- _Instruction_: Please restate word for word, and with nothing added, the lines that run from the one holding "- This course" to the end of the entries below.

** Opening Record extracts block **

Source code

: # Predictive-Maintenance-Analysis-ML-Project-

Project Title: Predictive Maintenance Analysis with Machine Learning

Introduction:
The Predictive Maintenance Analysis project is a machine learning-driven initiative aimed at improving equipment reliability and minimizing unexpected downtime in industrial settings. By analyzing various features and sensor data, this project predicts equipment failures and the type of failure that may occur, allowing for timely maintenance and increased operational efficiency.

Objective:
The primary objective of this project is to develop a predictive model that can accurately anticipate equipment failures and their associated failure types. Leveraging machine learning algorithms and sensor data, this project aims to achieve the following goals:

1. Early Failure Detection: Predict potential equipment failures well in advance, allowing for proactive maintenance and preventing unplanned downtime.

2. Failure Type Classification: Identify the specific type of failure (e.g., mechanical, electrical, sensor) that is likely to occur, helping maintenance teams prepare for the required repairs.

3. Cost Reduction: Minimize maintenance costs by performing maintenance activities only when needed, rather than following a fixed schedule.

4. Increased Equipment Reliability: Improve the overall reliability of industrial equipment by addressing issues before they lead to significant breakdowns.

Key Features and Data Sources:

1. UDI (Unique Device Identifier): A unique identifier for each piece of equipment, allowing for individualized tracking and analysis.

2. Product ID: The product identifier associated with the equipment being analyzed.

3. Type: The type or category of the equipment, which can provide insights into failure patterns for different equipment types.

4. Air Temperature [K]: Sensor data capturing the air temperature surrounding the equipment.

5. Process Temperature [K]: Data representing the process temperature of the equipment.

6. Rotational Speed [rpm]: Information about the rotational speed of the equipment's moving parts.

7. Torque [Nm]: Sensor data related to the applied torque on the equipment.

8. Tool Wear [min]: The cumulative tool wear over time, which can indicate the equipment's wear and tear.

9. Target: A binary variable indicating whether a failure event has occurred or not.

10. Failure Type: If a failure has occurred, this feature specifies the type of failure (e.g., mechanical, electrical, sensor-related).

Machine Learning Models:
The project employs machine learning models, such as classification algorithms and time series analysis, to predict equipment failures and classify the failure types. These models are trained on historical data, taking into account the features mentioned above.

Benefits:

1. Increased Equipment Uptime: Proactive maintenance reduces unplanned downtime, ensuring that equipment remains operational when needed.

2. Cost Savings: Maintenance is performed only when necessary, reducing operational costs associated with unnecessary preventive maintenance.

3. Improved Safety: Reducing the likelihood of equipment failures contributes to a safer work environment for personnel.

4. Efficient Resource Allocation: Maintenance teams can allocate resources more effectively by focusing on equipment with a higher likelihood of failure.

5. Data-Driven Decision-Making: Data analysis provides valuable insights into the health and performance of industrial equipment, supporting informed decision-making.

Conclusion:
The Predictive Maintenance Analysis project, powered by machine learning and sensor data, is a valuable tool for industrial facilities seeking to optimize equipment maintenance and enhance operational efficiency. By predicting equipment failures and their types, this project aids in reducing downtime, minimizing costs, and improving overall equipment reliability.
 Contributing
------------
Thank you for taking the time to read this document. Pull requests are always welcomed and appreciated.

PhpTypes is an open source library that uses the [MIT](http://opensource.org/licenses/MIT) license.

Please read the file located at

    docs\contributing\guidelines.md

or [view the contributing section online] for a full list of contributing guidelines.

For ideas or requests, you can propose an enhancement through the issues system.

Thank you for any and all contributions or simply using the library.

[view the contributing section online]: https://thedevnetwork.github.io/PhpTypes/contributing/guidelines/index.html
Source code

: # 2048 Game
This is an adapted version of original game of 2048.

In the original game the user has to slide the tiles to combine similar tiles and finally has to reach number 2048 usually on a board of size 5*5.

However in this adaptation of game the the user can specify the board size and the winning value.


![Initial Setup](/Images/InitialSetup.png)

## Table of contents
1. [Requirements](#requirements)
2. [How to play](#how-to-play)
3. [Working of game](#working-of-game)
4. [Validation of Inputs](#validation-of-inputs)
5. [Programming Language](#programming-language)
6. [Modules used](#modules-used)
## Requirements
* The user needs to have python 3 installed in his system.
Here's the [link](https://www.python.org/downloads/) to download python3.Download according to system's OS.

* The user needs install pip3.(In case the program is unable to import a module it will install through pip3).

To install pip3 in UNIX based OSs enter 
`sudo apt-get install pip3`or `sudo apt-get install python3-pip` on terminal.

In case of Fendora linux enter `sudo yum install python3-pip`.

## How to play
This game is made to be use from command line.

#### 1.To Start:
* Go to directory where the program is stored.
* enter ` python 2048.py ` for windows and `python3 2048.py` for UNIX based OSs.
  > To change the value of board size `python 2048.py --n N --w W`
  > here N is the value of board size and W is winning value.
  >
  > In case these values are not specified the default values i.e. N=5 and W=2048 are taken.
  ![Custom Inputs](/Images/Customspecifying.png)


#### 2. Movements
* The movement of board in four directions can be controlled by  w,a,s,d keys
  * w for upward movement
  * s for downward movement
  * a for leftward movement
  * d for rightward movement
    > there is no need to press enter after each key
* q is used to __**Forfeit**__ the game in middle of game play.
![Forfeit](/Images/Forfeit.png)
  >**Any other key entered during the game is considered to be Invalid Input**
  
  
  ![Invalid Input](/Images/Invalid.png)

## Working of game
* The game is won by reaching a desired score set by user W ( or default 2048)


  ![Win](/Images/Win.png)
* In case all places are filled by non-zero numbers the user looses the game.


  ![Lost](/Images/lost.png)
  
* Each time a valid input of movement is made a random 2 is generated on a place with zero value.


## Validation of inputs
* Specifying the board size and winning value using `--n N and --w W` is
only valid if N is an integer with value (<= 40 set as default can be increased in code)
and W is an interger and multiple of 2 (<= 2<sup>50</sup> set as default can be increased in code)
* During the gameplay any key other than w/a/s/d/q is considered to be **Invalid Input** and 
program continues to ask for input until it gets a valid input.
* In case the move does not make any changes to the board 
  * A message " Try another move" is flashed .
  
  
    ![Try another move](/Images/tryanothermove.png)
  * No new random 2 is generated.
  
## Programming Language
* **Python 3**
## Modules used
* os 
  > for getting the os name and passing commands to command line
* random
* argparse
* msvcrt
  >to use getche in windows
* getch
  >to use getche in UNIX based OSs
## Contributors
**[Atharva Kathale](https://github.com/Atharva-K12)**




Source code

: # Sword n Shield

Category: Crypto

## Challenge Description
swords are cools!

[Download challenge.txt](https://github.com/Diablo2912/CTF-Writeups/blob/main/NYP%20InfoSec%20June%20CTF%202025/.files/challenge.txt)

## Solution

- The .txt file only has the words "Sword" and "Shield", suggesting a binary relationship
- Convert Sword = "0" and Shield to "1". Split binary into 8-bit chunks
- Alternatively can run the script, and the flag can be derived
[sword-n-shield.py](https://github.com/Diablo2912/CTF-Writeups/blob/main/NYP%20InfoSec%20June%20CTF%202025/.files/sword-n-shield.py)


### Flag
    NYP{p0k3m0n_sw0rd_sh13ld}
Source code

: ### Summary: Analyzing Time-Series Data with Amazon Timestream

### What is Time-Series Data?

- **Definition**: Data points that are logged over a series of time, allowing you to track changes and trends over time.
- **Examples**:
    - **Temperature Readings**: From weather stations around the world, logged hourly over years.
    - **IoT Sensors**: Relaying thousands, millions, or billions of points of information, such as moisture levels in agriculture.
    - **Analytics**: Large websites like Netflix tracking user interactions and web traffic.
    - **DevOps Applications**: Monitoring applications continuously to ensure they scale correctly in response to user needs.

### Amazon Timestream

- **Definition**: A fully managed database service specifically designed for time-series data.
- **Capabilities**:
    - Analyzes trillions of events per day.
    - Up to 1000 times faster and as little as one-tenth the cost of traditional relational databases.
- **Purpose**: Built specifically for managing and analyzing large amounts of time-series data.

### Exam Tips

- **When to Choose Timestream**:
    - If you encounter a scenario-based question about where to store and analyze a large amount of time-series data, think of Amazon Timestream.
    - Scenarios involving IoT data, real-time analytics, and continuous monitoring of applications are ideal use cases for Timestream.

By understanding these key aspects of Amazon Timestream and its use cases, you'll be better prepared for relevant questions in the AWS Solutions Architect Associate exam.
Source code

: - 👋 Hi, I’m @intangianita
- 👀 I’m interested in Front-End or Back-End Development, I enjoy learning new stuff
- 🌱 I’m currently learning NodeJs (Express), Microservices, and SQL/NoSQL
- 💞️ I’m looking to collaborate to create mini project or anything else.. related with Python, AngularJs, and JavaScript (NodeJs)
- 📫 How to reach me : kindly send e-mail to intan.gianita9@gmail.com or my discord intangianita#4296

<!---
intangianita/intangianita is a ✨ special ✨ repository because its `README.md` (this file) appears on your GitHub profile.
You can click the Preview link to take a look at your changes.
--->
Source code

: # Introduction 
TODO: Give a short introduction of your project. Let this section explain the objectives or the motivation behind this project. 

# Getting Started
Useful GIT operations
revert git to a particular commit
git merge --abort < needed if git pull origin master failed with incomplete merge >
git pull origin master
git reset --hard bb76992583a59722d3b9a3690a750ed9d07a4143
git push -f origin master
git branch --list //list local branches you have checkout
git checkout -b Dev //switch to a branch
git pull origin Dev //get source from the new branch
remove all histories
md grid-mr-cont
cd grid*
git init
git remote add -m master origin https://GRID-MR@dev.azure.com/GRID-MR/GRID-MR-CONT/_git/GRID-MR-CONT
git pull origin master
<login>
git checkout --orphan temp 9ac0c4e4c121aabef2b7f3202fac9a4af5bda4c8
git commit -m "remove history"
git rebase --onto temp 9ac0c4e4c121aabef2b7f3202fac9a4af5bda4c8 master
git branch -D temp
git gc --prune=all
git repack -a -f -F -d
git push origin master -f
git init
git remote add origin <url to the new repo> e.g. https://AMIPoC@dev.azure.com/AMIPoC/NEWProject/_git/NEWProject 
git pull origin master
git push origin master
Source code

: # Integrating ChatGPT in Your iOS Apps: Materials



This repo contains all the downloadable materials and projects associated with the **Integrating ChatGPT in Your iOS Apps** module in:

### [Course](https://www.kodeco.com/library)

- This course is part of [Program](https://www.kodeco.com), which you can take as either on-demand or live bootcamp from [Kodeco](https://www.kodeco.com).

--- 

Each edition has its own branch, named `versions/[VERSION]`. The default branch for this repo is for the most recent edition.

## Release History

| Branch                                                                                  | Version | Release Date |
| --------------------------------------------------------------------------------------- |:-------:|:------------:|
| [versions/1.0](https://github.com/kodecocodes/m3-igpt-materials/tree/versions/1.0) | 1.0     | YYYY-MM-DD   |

** Closing Record extracts block **

- _Solution to this exercise_:
- This course is part of [Program](https://www.kodeco.com), which you can take as either on-demand or live bootcamp from [Kodeco](https://www.kodeco.com).

--- 

Each edition has its own branch, named `versions/[VERSION]`. The default branch for this repo is for the most recent edition.

## Release History

| Branch                                                                                  | Version | Release Date |
| --------------------------------------------------------------------------------------- |:-------:|:------------:|
| [versions/1.0](https://github.com/kodecocodes/m3-igpt-materials/tree/versions/1.0) | 1.0     | YYYY-MM-DD   |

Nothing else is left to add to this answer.